Social Determinants: Access to Health Care Services


June 30, 2020

Addressing social determinants of health - the circumstances in which people are born and live - is a business and moral imperative.

According to research, “access to comprehensive, quality health care services is important for promoting and maintaining health, preventing and managing disease, reducing unnecessary disability and premature death, and achieving health equity.”1 Many people with employer-sponsored health care coverage, face barriers to accessing needed health services for the following reasons:1

  • Lack of or inadequate health insurance;
  • High cost of care;
  • Inconvenient or unreliable transportation;
  • Physician shortages; and
  • Limited availability of health care services due to their geographic location. 

In some countries, access is also affected by whether a person receives coverage through the private or public health system.
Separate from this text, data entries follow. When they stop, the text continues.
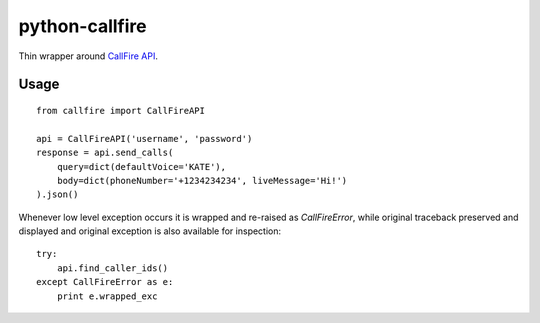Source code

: python-callfire
===============

Thin wrapper around `CallFire API <https://developers.callfire.com/docs.html>`_.

Usage
-----
::

    from callfire import CallFireAPI

    api = CallFireAPI('username', 'password')
    response = api.send_calls(
        query=dict(defaultVoice='KATE'),
        body=dict(phoneNumber='+1234234234', liveMessage='Hi!')
    ).json()


Whenever low level exception occurs it is wrapped and re-raised as `CallFireError`,
while original traceback preserved and displayed and original exception is also
available for inspection::

    try:
        api.find_caller_ids()
    except CallFireError as e:
        print e.wrapped_exc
These barriers can lead to unmet health needs, delays in receiving appropriate care, the inability to get preventive services, financial burdens and preventable hospitalizations.1

Although many of your employees may have health insurance, it’s important to note that coverage does not remove every barrier to care. Studies show that even when people have coverage, the cost of health care services and medications influences their decisions about whether to obtain care. In 2018, about half of individuals with employer-sponsored insurance in the U.S. said that they or a family member skipped or postponed getting health care or prescription drugs in the past 12 months because of cost.2 This happens even more among employees with higher deductibles; 6 in 10 of those with a deductible of at least $1,500 for an individual or $3,000 for a family say they skipped or postponed care.2

Among adults with employer-sponsored health insurance, in 2018, 28% were underinsured. Underinsurance “refers to adults who were insured all year but experienced one of the following:6

  • Out-of-pocket costs, excluding premiums, equaled 10% or more of income;
  • Out-of-pocket costs, excluding premiums, equaled 5% or more of income if low income (<200% of poverty); or
  • Deductibles equaled 5% or more of income.
  • Outside of the U.S., employer-sponsored health plans help pay for services not typically covered by a country’s national health plan, like dental and vision care.7 Although it provides quicker access to elective care and private providers, some people still experience high out-of-pocket costs for care.7

Additionally, where employees live can affect access to primary care doctors and specialists – including mental health providers – as many people living in rural areas experience difficulties receiving timely care due to physician shortages and greater distances to health care facilities.1,3 

Access to health care due to location and physician shortages is a particular concern for some underdeveloped countries and in rural areas of developed ones. In Nigeria, for example, only about 20% of government primary health care facilities are fully functional, and there is a scarcity of experienced doctors in the public system.4 And in India, bottlenecks in accessing health care services in the public sector cause some households to seek private care, which results in high out-of-pocket costs.5 Even when private insurance is available to employees, they may still not be able to access needed care because of strained health care systems. 

Beyond these barriers, inconvenient or unreliable transportation can interfere with consistent access to health care. This topic is discussed in greater detail in the transportation section. 

Ideas for Action

Employers can improve access to health care by assessing the affordability of health coverage for employees and implementing strategies to mitigate financial barriers to care. Additionally, employers can enact strategies to help employees without reliable transportation get to appointments, as well as ensure that employees and their families living in rural and underdeveloped communities have convenient sources of care. Specific solutions include: 

  • Offering health care coverage to the entire workforce, including part-time employees;
  • Tiering premiums, account contributions and/or deductibles based on salary in order to promote equity across the employee population;
  • Re-introducing choice to your health plan offerings by including options with lower deductibles and coinsurance;
  • Providing expanded services in on- or near-site clinics, including primary care, mental health services and other specialty care;
  • Making available affordable telehealth solutions that offer a range of services, from acute care to mental health;
  • Including providers that accept Medicaid or CHIP in your on- or near-site clinics so that low-income employees and their families can access these convenient sources of care;
  • Covering the costs of travel and lodging for employees and their families utilizing Centers of Excellence;
  • Developing a core minimum benefits philosophy, so that employees have access to the same core services, regardless of their worksite location and local health policies; and
  • Implementing a captive to provide coverage for services that the local insurance market does not typically offer.